▶ **THE TASK**: Look through the entries below and extract exactly the lines from the one containing "high-resolution image shows" through the one containing "analysis of hepatocellular", ends included.

▶ **PROVIDED RECORDS**:

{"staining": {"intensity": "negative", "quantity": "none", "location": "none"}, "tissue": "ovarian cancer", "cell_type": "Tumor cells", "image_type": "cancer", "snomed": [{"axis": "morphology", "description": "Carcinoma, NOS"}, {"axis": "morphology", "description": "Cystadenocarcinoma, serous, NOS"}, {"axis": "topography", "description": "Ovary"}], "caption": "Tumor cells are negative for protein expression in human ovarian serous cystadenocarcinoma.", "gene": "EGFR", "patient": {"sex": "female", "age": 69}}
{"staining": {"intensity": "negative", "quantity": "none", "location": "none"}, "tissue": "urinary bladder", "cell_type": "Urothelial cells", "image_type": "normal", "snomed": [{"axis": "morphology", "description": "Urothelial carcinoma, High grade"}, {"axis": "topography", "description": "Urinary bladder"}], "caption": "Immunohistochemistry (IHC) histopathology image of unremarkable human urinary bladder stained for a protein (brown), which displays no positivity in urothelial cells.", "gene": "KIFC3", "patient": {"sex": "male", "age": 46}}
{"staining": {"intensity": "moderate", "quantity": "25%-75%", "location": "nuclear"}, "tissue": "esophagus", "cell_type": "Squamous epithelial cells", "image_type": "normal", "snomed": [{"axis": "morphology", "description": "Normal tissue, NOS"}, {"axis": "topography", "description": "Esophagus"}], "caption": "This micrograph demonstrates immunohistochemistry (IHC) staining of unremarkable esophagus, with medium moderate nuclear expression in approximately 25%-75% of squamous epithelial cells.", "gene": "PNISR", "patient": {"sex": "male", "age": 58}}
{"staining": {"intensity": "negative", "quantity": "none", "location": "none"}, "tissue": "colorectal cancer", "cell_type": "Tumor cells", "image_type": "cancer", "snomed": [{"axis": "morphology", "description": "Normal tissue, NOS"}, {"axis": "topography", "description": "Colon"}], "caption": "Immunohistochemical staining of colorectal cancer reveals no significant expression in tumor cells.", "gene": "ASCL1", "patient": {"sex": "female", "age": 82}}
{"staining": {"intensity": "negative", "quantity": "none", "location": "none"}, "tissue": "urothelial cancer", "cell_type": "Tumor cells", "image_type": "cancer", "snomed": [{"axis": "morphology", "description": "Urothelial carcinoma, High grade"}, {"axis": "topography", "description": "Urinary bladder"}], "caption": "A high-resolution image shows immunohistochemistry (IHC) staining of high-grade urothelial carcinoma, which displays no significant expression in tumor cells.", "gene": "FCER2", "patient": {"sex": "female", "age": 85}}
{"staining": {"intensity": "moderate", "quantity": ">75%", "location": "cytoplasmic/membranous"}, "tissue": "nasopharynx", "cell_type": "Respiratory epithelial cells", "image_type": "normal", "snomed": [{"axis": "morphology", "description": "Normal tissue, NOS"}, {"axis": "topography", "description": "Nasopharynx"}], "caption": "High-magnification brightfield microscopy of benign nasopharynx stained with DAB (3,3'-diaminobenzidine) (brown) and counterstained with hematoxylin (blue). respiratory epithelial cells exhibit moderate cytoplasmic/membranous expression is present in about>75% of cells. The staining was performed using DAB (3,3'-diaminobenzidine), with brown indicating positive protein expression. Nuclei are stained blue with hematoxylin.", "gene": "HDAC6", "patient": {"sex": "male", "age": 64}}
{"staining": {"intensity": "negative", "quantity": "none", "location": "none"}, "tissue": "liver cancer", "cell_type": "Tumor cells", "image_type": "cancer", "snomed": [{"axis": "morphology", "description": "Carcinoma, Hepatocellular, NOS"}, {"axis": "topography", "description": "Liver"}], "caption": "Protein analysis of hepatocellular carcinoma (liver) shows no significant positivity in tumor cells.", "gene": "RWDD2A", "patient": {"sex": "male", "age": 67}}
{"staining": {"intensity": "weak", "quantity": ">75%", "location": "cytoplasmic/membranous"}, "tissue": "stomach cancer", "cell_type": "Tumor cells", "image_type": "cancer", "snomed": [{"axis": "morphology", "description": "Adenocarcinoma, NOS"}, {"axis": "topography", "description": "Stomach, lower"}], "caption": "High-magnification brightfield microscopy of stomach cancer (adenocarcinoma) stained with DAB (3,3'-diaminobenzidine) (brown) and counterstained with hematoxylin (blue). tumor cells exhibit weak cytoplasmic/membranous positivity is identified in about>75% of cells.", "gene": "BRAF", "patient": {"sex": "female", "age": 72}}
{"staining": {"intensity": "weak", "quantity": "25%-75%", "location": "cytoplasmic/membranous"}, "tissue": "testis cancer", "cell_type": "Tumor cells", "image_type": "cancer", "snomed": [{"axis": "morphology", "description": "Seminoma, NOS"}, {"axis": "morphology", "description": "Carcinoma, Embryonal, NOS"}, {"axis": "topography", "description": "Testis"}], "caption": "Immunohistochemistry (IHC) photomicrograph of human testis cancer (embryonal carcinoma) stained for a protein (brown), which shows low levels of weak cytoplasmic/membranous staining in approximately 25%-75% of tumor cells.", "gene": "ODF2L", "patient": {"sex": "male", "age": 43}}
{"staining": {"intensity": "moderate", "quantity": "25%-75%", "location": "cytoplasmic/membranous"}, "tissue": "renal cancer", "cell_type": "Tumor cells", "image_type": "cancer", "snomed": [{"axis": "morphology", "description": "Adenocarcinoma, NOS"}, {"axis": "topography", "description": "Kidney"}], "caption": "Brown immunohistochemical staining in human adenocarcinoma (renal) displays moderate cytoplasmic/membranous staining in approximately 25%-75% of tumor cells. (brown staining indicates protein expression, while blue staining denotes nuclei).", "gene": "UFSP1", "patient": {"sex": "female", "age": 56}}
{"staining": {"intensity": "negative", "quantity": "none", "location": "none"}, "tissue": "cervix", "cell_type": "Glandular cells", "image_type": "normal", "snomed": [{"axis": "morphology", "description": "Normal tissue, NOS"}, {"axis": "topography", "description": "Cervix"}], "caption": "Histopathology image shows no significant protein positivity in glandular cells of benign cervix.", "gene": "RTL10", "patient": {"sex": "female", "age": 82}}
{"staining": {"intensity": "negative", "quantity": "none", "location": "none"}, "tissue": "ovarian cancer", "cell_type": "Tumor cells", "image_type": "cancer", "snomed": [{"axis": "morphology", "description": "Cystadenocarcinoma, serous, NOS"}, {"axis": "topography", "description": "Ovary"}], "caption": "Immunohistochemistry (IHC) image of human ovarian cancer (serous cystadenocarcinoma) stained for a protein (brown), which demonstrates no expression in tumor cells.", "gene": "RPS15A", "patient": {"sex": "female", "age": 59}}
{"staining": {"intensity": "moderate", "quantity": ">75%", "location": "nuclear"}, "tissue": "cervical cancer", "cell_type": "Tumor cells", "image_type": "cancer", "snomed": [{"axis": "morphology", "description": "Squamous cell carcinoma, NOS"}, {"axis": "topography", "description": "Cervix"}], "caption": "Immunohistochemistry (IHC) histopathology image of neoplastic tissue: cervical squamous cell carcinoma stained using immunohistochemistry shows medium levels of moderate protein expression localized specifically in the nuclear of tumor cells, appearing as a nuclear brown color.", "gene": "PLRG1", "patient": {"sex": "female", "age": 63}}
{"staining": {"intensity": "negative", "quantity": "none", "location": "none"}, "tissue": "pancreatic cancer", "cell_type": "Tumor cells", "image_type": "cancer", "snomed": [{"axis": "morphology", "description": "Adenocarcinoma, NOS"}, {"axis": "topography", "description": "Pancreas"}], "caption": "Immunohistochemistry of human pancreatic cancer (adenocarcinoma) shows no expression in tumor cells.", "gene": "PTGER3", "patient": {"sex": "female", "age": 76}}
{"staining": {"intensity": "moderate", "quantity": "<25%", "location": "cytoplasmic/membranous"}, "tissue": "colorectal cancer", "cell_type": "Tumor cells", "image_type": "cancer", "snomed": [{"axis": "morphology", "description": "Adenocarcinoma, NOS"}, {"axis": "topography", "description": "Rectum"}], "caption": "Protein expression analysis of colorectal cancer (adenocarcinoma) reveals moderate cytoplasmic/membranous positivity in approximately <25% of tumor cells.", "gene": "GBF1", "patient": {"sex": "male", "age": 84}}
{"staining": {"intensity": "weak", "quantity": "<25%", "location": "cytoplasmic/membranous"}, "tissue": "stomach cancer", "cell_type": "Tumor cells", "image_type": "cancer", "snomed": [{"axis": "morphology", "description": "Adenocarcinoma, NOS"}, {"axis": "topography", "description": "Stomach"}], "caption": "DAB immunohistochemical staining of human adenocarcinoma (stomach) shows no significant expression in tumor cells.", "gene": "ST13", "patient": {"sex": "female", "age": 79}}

▶ **RESPONSE AREA**:
{"staining": {"intensity": "negative", "quantity": "none", "location": "none"}, "tissue": "urothelial cancer", "cell_type": "Tumor cells", "image_type": "cancer", "snomed": [{"axis": "morphology", "description": "Urothelial carcinoma, High grade"}, {"axis": "topography", "description": "Urinary bladder"}], "caption": "A high-resolution image shows immunohistochemistry (IHC) staining of high-grade urothelial carcinoma, which displays no significant expression in tumor cells.", "gene": "FCER2", "patient": {"sex": "female", "age": 85}}
{"staining": {"intensity": "moderate", "quantity": ">75%", "location": "cytoplasmic/membranous"}, "tissue": "nasopharynx", "cell_type": "Respiratory epithelial cells", "image_type": "normal", "snomed": [{"axis": "morphology", "description": "Normal tissue, NOS"}, {"axis": "topography", "description": "Nasopharynx"}], "caption": "High-magnification brightfield microscopy of benign nasopharynx stained with DAB (3,3'-diaminobenzidine) (brown) and counterstained with hematoxylin (blue). respiratory epithelial cells exhibit moderate cytoplasmic/membranous expression is present in about>75% of cells. The staining was performed using DAB (3,3'-diaminobenzidine), with brown indicating positive protein expression. Nuclei are stained blue with hematoxylin.", "gene": "HDAC6", "patient": {"sex": "male", "age": 64}}
{"staining": {"intensity": "negative", "quantity": "none", "location": "none"}, "tissue": "liver cancer", "cell_type": "Tumor cells", "image_type": "cancer", "snomed": [{"axis": "morphology", "description": "Carcinoma, Hepatocellular, NOS"}, {"axis": "topography", "description": "Liver"}], "caption": "Protein analysis of hepatocellular carcinoma (liver) shows no significant positivity in tumor cells.", "gene": "RWDD2A", "patient": {"sex": "male", "age": 67}}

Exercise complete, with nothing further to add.